Today I was exploratory testing my Service, which performs sequential HTTP requests that depend on the response of the previous request. I wanted to find out how our API would handle a variety of HTTP responses. I also wanted to see what would happen if things went wrong. What if the response contains an image? Or an error code? Or what if there was a timeout?
To answer these questions as quickly and easily as possible I ventured on to the web. With some effort, I found what I was looking for, and on the way I discovered a few tools that are just great for exploratory testing your API’s response handling. If you test or debug API’s on a regular basis, here are a few free tools you’ll definitely want to check out.
1. Requestb.in (HTTPS only)
What else is sent with my HTTP request? Could this be affecting the response?
Requestb.in provides you with a URL to which you can send your HTTP request. After sending your request, refresh the page to see what you really sent, including from which IP your traffic originates.
Unlike some tools, requestb.in also displays background headers and cookies that are sent along with your request, such as those added by the browser. This may explain unexpected region-sensitive responses, caching problems or issues with data encoding.
Can your API cope with a slow network?
A sketchy network signal is the single biggest issue for users of mobile devices. If the features using your API will be accessed by mobile users, network throttling is something you can’t afford to omit from your testing.
How does your service perform when the network is slow or patchy? Your humble browser developer tools can help you find out. The CSS Tricks site explains how.
How does my API deal with timeouts?
Timeouts are essential for testing Services that send sequential HTTP requests. My App allows a generous 30 seconds for the other API to get its data across, whereas many of the tools I came across could only manage a delay of 5 or 10 seconds. Thankfully a colleague of mine introduced me to Slowwly.
The great thing about Slowwly is that it can delay the response to any URL, so you can test with real data. Send your original request to the endpoint of your choice, and Slowwly delays the response for the time you specify.
HTTP Responses: Data Types and Routing
What happens if your request is redirected n times? What if the response contains gzip-encoded data? Or perhaps you want a response that reacts solely to your caching headers. Httpbin can generate all sorts of response types, data formats and traffic conditions.
Httpbin has a pretty neat list of options. If you’re new to API testing, this list provides a good overview of the input types your API may have to deal with in day to day use.
5. Postman Echo
Mocking API Responses and Error Codes
Postman Echo offers a wide range of endpoints that you can call from your API, each of which returns a specific response. For example, one endpoint returns your request headers or request cookies in the response body. Another address simulates an authenticated endpoint that can pass or fail your credentials.

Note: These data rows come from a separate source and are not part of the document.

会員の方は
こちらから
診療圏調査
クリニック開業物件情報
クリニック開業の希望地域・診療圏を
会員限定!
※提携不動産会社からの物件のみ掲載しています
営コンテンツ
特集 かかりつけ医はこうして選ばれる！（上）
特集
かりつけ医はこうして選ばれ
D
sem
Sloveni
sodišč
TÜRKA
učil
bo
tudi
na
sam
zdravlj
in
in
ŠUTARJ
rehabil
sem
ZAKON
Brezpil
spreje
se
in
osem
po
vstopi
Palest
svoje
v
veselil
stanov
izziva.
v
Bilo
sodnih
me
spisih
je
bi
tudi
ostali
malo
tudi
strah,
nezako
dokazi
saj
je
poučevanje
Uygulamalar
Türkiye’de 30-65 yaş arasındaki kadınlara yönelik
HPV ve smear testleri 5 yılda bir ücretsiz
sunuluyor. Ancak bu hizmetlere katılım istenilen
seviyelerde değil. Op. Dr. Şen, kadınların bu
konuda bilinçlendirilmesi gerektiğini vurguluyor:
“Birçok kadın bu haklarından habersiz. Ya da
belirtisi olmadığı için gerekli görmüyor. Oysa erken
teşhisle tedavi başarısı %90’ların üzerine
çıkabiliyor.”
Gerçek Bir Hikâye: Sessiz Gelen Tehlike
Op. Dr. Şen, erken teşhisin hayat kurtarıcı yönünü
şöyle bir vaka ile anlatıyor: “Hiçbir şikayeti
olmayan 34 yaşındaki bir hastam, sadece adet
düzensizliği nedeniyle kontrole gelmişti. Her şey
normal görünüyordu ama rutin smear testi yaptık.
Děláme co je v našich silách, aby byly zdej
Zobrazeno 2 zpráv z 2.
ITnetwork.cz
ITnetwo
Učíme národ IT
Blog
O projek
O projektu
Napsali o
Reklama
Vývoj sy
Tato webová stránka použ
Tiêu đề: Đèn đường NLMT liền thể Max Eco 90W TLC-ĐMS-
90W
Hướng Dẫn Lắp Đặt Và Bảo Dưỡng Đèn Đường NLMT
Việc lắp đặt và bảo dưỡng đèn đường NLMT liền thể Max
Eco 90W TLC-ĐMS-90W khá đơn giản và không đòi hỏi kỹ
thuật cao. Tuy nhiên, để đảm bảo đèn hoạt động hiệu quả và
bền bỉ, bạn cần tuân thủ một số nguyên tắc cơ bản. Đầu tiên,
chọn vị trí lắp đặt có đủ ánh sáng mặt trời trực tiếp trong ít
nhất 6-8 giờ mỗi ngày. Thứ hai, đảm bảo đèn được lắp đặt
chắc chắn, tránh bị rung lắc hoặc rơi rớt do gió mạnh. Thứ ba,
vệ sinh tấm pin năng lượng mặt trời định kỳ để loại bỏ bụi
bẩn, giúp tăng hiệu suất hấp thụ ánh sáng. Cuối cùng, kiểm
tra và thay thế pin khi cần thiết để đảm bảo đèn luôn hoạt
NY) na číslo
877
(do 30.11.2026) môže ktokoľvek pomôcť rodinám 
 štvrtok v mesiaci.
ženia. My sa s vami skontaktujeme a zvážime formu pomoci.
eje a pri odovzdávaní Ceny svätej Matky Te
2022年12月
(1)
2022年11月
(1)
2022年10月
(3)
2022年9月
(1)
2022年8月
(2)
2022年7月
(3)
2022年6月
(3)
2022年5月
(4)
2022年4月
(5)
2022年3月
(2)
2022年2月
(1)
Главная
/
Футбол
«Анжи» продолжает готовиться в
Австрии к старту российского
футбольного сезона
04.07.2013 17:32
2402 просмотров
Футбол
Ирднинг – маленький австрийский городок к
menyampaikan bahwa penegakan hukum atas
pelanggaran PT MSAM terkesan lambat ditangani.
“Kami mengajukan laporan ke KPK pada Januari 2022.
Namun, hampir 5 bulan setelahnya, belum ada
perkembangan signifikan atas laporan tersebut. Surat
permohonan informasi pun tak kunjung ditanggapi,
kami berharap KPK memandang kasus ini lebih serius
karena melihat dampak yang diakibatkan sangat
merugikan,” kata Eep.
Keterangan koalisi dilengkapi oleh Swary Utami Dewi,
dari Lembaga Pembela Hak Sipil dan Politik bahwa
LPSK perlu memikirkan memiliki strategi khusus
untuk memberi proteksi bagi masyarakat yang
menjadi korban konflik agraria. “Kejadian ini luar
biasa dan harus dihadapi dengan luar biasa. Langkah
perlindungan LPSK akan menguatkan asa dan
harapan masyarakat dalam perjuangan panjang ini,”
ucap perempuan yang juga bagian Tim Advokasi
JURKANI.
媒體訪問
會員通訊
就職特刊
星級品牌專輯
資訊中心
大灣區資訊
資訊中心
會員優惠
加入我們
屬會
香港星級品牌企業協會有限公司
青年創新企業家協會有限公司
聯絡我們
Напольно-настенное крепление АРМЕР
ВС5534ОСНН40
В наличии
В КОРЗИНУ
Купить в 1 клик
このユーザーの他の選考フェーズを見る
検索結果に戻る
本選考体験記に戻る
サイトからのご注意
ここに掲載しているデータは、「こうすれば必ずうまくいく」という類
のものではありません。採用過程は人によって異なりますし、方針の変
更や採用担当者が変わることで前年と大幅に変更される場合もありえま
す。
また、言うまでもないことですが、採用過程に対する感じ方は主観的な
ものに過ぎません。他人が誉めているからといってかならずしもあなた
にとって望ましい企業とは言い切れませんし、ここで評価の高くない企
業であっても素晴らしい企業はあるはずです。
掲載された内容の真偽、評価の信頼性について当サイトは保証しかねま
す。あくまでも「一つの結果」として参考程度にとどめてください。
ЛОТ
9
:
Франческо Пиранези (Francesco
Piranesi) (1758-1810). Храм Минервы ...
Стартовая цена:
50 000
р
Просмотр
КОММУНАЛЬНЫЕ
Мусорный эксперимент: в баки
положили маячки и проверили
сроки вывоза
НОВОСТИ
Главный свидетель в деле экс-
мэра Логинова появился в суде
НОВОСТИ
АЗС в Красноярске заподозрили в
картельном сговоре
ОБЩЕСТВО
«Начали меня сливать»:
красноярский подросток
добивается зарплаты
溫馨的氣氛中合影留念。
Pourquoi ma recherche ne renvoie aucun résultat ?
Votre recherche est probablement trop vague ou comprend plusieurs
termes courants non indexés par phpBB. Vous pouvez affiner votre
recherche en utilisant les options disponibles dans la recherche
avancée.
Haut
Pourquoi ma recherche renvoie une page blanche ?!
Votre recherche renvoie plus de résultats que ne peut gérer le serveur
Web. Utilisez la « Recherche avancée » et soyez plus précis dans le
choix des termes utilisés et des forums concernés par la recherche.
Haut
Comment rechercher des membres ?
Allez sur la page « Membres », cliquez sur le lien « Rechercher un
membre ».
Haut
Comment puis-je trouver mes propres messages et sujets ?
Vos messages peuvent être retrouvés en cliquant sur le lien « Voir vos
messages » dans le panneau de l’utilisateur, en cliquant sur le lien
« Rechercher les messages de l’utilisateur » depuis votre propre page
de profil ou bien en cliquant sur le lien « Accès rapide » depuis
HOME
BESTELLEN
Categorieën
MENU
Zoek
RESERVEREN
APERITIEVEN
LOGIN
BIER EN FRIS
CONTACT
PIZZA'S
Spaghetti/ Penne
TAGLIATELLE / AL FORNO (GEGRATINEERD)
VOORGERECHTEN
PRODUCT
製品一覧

The Postman Echo Utilities list even lets you choose which error code to return to your API. This is ideal for verifying whether your API handles all those different codes correctly, without having to reproduce the conditions leading to each code.
Free and Easy-to-Use API Testing Tools
With so many API testing tools available on the web, the choice can be overwhelming. What I like about these five web-based tools is that they are simple, straightforward and ready-to-use. There’s no complicated installation and no sign-up is required. Whether you’re developing REST Services or Mobile Apps, exploratory testing with these tools will help you deliver a robust and reliable API.